Prompt | Where a line holds the word "Dordrecht", count it, then give only the total for the entries below.

### Material for this exercise ###

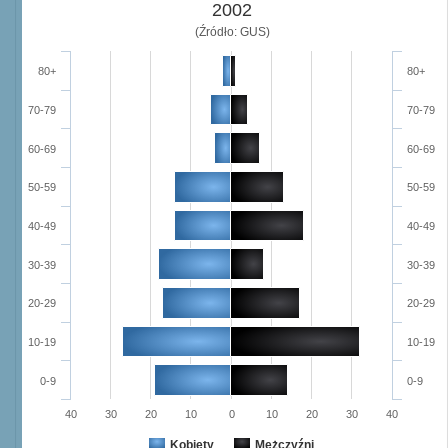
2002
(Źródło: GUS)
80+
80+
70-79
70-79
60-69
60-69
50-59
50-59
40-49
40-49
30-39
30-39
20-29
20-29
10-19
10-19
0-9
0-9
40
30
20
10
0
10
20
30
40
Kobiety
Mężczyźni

###
### Material for this exercise ###

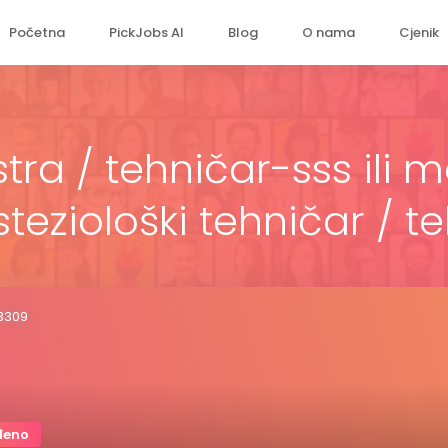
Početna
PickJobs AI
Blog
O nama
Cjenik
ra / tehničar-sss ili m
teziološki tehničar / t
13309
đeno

###
### Material for this exercise ###

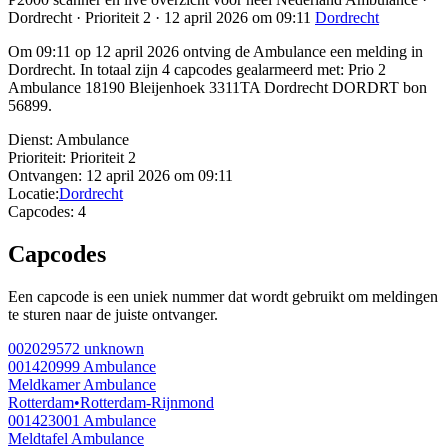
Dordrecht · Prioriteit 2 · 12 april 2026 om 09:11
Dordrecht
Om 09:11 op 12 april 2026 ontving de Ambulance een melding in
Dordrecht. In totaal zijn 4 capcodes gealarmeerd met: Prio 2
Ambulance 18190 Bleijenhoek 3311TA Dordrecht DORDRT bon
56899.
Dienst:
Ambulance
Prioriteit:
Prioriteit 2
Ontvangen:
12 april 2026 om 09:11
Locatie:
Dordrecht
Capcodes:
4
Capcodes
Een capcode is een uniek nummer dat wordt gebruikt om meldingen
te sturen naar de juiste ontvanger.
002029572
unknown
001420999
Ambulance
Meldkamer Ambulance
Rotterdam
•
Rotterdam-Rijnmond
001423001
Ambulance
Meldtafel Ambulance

###

Exercise output | 5